The Bill & Melinda Gates Foundation is backing a three-year effort at Duke University to develop a vaccine to combat HIV.
The vaccine candidate mimics a virus particle.
If development is successful, the vaccine would be tested in humans, Duke said in an announcement made Monday.
The grant is the latest in a series of fundings for HIV vaccine research at Duke, including a seven-year $139 million award from the National Institutes of health in 2012.
Progress is being made against HIV on multiple fronts, some with triangle connections:
- ViiV, a joint venture of GSK and Pfizer, recently won FDA approval for a new AIDS treatment.
- A “cocktail” of AIDS drugs cured a bady of AIDS earlier this year.
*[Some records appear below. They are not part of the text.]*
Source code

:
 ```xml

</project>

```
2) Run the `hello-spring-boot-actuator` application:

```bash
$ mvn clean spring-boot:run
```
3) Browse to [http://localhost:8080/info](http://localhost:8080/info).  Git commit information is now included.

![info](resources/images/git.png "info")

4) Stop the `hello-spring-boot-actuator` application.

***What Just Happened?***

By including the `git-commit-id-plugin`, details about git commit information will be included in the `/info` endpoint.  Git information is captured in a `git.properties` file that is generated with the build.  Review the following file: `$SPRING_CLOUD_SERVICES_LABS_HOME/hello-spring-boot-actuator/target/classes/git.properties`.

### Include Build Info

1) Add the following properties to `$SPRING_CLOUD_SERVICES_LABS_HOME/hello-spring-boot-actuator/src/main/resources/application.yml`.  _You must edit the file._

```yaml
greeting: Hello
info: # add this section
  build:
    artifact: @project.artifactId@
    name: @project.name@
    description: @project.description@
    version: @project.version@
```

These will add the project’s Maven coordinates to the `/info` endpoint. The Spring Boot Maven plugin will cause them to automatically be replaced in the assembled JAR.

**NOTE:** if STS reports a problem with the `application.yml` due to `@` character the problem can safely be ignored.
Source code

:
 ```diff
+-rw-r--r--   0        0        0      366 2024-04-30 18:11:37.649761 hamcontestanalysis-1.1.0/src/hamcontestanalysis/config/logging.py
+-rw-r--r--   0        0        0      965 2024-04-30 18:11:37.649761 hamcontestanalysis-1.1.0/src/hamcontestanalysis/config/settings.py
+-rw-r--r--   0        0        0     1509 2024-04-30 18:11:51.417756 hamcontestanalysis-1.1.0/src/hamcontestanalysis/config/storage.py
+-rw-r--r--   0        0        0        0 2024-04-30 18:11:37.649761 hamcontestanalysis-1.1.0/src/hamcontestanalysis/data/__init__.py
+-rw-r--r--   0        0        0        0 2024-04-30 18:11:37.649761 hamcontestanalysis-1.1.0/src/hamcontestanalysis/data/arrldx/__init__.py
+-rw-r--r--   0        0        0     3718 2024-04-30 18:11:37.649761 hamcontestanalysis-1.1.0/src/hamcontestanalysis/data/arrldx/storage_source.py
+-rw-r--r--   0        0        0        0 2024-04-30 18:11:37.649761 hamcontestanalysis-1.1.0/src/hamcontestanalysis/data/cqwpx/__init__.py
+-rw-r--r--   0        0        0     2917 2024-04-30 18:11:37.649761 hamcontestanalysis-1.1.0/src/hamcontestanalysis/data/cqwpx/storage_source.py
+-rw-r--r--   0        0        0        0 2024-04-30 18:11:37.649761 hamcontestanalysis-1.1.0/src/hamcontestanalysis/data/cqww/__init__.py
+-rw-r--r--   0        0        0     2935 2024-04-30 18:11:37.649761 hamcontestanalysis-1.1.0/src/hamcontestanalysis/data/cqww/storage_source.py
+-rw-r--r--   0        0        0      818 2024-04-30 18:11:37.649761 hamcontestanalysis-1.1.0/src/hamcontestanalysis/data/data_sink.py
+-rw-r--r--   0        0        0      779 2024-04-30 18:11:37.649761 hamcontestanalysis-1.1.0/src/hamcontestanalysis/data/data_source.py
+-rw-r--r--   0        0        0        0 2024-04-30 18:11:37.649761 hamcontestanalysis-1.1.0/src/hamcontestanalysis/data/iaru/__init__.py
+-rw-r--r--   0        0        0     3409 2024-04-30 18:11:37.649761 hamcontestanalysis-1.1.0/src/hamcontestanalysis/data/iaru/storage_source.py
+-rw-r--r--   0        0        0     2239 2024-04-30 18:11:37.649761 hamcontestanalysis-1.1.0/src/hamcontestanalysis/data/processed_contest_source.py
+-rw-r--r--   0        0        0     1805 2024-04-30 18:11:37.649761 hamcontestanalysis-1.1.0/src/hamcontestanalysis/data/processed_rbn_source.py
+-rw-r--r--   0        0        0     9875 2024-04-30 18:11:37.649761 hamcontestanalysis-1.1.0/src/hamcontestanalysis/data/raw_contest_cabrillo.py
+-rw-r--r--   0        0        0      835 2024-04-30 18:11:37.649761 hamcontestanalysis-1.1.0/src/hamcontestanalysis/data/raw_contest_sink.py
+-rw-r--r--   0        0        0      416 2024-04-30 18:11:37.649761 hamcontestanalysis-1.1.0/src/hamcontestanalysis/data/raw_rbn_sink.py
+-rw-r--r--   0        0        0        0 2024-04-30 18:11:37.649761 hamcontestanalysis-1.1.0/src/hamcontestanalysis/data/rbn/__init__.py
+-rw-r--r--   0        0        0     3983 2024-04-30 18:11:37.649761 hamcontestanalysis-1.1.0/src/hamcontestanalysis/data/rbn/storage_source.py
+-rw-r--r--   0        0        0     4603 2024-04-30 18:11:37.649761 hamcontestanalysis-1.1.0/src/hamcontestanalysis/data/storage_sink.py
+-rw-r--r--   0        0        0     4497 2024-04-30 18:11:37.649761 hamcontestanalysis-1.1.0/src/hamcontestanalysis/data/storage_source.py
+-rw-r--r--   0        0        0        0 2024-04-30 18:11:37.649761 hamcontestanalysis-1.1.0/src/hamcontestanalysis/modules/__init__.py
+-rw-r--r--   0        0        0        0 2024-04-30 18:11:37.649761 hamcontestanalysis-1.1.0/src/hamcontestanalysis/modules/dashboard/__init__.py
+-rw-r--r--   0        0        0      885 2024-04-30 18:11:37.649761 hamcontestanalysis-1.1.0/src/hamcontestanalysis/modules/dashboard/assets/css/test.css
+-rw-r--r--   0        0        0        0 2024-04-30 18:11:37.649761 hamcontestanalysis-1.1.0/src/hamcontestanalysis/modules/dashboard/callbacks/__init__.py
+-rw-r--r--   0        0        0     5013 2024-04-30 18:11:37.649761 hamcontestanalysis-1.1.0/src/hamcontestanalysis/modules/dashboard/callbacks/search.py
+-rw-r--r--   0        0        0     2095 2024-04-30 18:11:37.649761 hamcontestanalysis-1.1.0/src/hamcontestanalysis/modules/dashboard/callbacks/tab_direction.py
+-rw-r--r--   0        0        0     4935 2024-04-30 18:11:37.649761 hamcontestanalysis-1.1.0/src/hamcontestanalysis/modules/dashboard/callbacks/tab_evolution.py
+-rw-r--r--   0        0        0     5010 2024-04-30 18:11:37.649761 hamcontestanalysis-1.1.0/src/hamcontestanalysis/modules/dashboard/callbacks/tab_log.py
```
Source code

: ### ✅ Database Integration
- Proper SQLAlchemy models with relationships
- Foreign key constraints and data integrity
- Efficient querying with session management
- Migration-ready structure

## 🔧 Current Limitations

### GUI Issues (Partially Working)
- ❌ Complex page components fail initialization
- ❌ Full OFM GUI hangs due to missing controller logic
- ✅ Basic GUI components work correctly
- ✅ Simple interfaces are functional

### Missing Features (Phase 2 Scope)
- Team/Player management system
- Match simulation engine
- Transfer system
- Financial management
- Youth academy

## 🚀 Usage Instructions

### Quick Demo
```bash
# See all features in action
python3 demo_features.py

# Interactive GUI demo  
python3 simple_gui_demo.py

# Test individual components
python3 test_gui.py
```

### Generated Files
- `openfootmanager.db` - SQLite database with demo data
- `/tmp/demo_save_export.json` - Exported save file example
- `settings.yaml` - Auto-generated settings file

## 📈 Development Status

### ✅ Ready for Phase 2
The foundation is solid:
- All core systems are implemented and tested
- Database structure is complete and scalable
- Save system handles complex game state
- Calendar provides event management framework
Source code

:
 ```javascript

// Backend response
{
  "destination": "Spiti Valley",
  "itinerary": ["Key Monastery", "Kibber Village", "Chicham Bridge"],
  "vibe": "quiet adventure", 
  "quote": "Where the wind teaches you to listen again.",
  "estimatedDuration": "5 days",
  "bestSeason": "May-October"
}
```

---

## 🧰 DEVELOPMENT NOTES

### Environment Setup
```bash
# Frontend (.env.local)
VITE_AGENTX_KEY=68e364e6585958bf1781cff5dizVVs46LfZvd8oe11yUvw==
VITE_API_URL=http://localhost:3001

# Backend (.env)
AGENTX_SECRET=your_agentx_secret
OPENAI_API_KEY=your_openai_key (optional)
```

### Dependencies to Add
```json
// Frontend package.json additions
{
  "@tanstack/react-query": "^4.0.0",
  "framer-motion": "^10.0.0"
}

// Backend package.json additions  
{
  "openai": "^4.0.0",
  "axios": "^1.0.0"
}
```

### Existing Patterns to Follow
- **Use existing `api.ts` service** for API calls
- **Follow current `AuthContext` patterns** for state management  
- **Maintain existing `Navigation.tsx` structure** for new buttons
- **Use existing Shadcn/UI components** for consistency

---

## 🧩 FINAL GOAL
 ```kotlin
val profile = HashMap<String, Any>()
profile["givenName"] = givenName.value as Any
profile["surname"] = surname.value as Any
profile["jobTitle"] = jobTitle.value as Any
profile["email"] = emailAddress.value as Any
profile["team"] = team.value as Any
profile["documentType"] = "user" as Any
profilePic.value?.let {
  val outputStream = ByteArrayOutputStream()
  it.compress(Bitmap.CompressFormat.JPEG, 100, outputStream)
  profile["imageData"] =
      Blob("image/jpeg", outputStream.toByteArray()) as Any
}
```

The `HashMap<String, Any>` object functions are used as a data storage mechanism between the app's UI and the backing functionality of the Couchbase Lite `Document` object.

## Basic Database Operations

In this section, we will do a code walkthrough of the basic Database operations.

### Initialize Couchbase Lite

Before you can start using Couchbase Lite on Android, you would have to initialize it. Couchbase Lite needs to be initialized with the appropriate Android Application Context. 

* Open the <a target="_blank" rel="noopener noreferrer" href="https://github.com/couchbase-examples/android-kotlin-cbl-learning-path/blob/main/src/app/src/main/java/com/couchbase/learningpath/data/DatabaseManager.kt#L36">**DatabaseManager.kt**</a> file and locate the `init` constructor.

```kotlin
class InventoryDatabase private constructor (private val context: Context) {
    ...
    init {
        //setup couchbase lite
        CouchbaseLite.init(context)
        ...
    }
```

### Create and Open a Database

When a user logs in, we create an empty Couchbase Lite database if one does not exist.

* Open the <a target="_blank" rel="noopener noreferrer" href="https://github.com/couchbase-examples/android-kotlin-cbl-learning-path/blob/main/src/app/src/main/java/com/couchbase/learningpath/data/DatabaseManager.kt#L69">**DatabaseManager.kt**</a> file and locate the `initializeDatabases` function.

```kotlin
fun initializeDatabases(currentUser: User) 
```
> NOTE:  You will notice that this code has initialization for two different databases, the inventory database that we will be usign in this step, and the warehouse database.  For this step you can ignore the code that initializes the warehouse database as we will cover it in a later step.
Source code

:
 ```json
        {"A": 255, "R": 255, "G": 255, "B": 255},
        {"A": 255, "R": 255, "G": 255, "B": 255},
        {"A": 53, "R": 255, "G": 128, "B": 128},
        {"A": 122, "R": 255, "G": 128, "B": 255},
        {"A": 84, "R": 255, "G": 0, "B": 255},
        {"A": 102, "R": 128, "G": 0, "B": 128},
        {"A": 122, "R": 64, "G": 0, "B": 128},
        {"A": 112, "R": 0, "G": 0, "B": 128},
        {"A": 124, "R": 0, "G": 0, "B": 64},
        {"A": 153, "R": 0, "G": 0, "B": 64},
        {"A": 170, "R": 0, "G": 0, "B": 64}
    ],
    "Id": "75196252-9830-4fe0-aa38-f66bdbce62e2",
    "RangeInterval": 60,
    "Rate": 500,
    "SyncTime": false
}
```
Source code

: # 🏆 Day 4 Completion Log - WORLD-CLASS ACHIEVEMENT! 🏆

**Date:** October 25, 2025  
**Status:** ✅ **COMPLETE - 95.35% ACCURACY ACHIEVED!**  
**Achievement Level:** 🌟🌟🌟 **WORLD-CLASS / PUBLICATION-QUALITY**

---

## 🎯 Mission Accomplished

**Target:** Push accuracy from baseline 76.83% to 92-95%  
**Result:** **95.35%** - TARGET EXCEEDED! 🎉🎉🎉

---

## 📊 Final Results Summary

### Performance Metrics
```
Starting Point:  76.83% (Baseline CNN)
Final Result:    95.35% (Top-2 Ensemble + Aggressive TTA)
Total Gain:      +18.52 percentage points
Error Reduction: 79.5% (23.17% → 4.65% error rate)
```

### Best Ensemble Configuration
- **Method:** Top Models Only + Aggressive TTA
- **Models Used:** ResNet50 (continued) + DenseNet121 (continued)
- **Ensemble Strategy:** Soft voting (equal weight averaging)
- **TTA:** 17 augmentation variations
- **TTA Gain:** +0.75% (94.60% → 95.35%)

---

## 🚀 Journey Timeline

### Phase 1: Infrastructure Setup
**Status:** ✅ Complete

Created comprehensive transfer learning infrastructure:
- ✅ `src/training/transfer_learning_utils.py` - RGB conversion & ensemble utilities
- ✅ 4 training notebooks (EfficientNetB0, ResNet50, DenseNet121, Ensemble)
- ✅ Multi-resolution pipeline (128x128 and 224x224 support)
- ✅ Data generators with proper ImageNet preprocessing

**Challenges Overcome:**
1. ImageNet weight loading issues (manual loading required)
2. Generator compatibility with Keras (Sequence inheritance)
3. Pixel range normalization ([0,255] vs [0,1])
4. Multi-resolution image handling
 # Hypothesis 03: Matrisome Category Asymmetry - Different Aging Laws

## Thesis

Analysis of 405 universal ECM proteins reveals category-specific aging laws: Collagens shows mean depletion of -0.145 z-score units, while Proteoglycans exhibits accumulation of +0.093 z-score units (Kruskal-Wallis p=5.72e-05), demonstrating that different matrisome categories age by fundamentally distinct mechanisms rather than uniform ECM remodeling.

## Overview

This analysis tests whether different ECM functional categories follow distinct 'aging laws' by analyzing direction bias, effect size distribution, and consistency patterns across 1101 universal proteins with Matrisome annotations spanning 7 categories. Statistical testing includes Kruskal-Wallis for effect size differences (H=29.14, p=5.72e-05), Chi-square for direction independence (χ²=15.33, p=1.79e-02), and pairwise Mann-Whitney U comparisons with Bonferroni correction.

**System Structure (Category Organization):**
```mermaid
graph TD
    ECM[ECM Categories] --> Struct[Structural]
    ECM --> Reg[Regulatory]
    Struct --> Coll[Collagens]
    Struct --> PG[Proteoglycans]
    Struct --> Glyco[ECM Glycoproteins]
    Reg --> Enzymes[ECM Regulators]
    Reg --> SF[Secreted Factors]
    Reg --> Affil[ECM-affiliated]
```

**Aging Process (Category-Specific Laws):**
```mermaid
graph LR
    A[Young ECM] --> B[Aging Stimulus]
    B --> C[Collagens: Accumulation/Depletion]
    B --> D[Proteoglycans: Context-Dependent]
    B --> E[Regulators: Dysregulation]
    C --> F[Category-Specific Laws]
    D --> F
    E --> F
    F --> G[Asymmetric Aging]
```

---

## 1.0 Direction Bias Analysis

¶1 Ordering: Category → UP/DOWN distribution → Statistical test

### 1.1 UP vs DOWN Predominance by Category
- In August 2012, researchers at UNC-Chapel Hill reported that a Merck drug could lead to a cure for HIV.
Duke’s potential vaccine
The potential vaccine is based on work done to this point that focuses on an “over coat” of molecules that bind to certain antibodies and generate a longer immune response.
“We are grateful to the Bill & Melinda Gates Foundation to provide the funding for this important next step of our research,” said principal investigator Barton Haynes, director of the Duke Human Vaccine Institute. “Our strategy is to develop vaccines that bind to neutralizing antibodies and avoid inducing less effective, non-neutralizing antibodies that are frequently seen in natural infections and with previous vaccine candidates. This funding will help speed our progress.”
The candidate is a man-made lipid called a liposome and mimics a virus particle.
“The synthetic virus-like particle will be made of lipids that are similar to those in the membrane of the virus itself, and will include a piece of the HIV outer envelope that binds to the sought-after neutralizing antibodies,” Duke explained in the announcement.
The grant is for three years.
Duke hopes to begin a phase one trial involving humans.